Pope Benedict XVI, visiting Spain this past weekend, made a series of strong statements on pro-life and pro-family issues, which I list below. His statements were clearly aimed at the Spanish government and parliament, which in recent years have passed legislation extending abortion and creating homosexual* rights. Pope Benedict's prophetic message in Spain is the very same catechesis extolled by Cardinal-elect Raymond Burke in his historic address last month to the World Prayer Congress for Life in Rome:
“Catechesis is a most fundamental responsibility which the Bishop exercises on behalf of the good of the faithful entrusted to his care, ultimately, of their eternal salvation ... Pope John Paul II declared ‘It is therefore the duty of every Bishop to give real priority in his particular Church to active and effective catechesis. He must demonstrate his personal concern through direct interventions aimed at promoting and preserving an authentic passion for catechesis’”.
Pope Benedict in Spain:

Welcome ceremony, Saturday:
"Like the Servant of God John Paul II, who from Compostela exhorted the old Continent to give a new impulse to its Christian roots, I too wish to encourage Spain and Europe to build their present and to project their future on the basis of the authentic truth about man, on the basis of the freedom which respects this truth and never harms it, and on the basis of justice for all, beginning with the poorest and the most defenceless."
Mass at Santiago de Compostela, Saturday:
"Allow me here to point out the glory of man, and to indicate the threats to his dignity resulting from the privation of his essential values and richness, and the marginalization and death visited upon the weakest and the poorest. One cannot worship God without taking care of his sons and daughters"

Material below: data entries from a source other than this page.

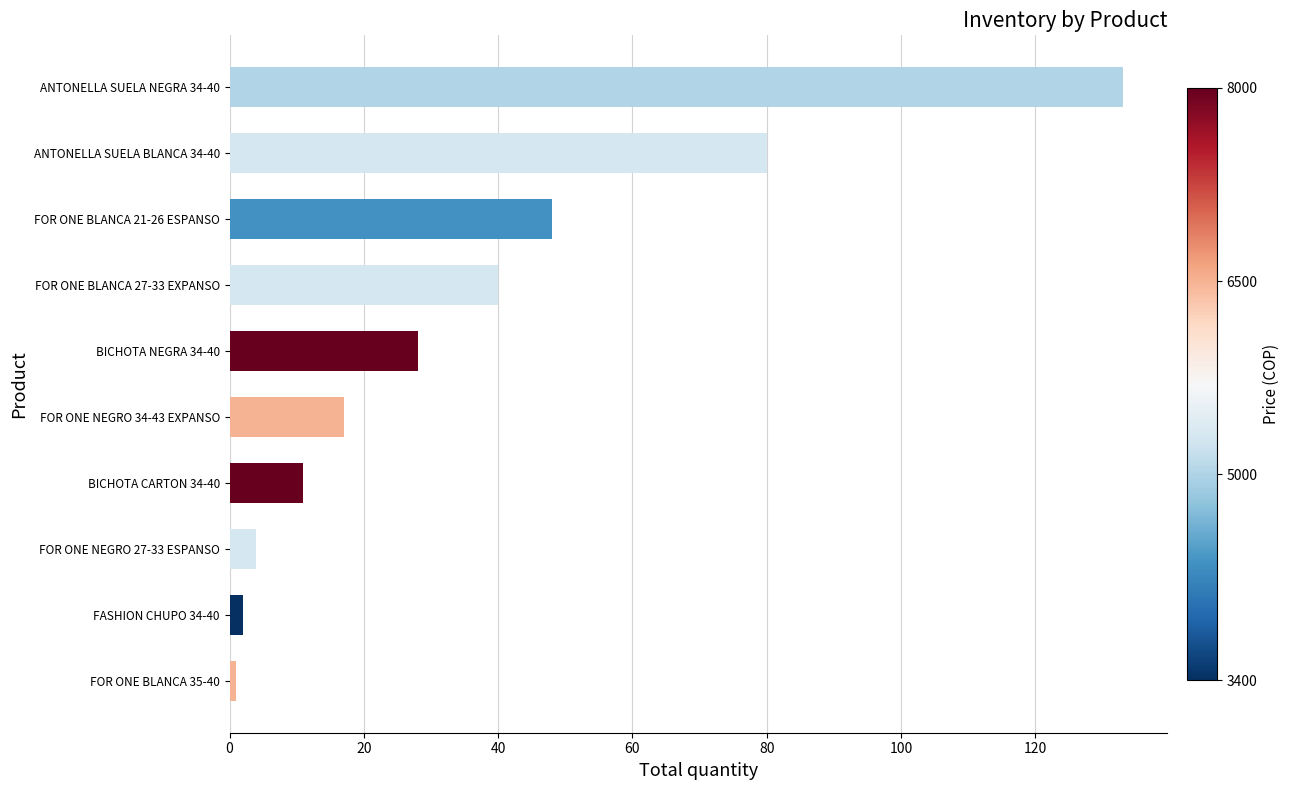

Does the chart contain stacked bars?

No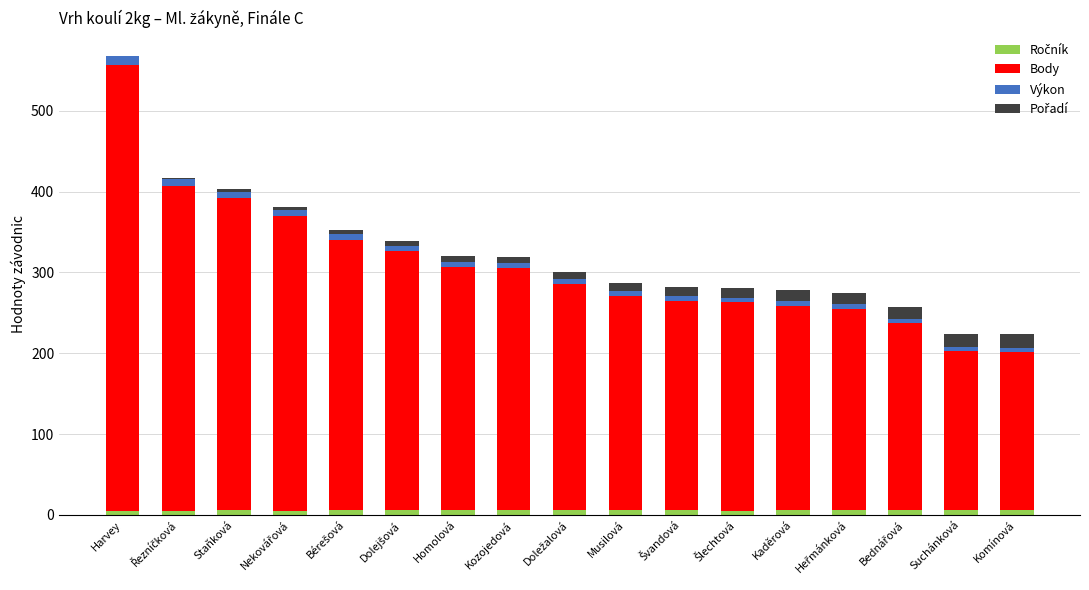

At which category is the sum across all series the highest?

Harvey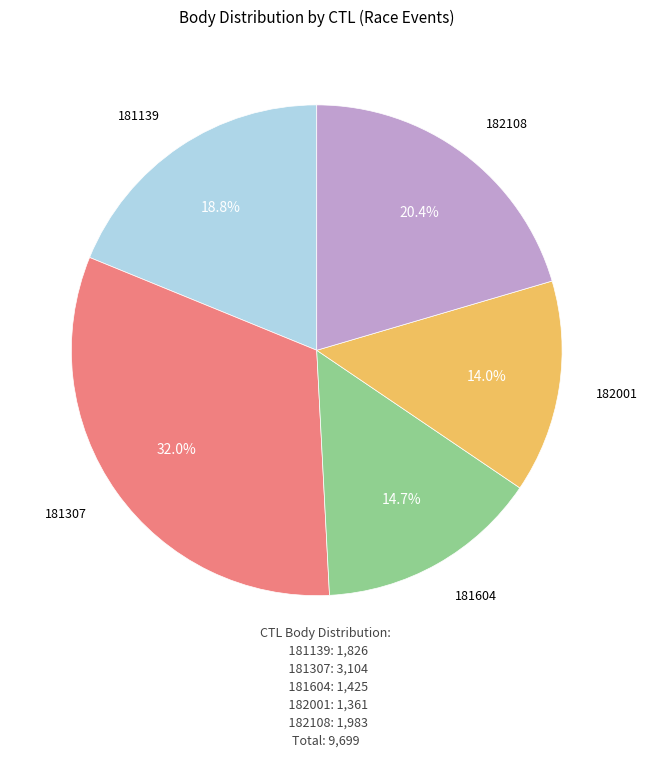

Does any single category account for the majority?

No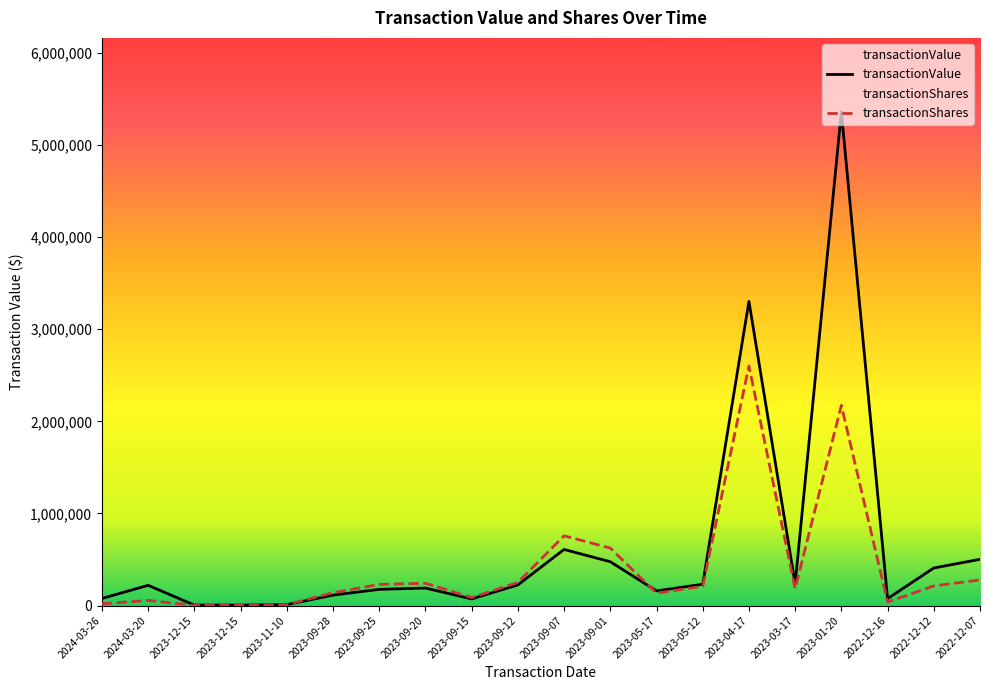

List the series in order of their peak value, lowest first.

transactionShares, transactionValue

Mass at the Sagrada Familia, Saturday:
"[T]here also need to be moral advances, such as in care, protection and assistance to families, inasmuch as the generous and indissoluble love of a man and a woman is the effective context and foundation of human life in its gestation, birth, growth and natural end. Only where love and faithfulness are present can true freedom come to birth and endure. For this reason the Church advocates adequate economic and social means so that women may find in the home and at work their full development, that men and women who contract marriage and form a family receive decisive support from the state, that life of children may be defended as sacred and inviolable from the moment of their conception, that the reality of birth be given due respect and receive juridical, social and legislative support. For this reason the Church resists every form of denial of human life and gives its support to everything that would promote the natural order in the sphere of the institution of the family."
Angelus, Sunday:
"Today I had the great joy of dedicating this church to him who, being the Son of the Most High, emptied himself and became man, and who, under the watchful care of Joseph and Mary, in the silence of the home of Nazareth, taught us without words of the dignity and the primordial value of marriage and the family, the hope of humanity, in which life finds its welcome from conception to natural death."
Visit to special education school, Sunday:
"In recent decades, remarkable advances in medicine have greatly contributed to the care of those in greatest need, advances which have been accompanied by a growing conviction of the importance of dedicated and humane treatment for the positive outcome of the healing process. Therefore, it is indispensable that new technological developments in the field of medicine never be to the detriment of respect for human life and dignity, so that those who suffer physical illnesses or handicaps can always receive that love and attention required to make them feel valued as persons in their concrete needs.
...
I always remember in my prayers those who are dedicated to helping the suffering, and those who work tirelessly so that the handicapped can take their rightful place in society and not be marginalized because of their limitations."
* The late Pope John Paul II, the great pro-life champion, taught in paragraph 97 of his 1995 encyclical Evangelium Vitae that it is an illusion to think that we can build a true culture of human life if we do not offer adolescents and young adults an authentic education in sexuality, and in love, and the whole of life according to their true meaning and in their close interconnection.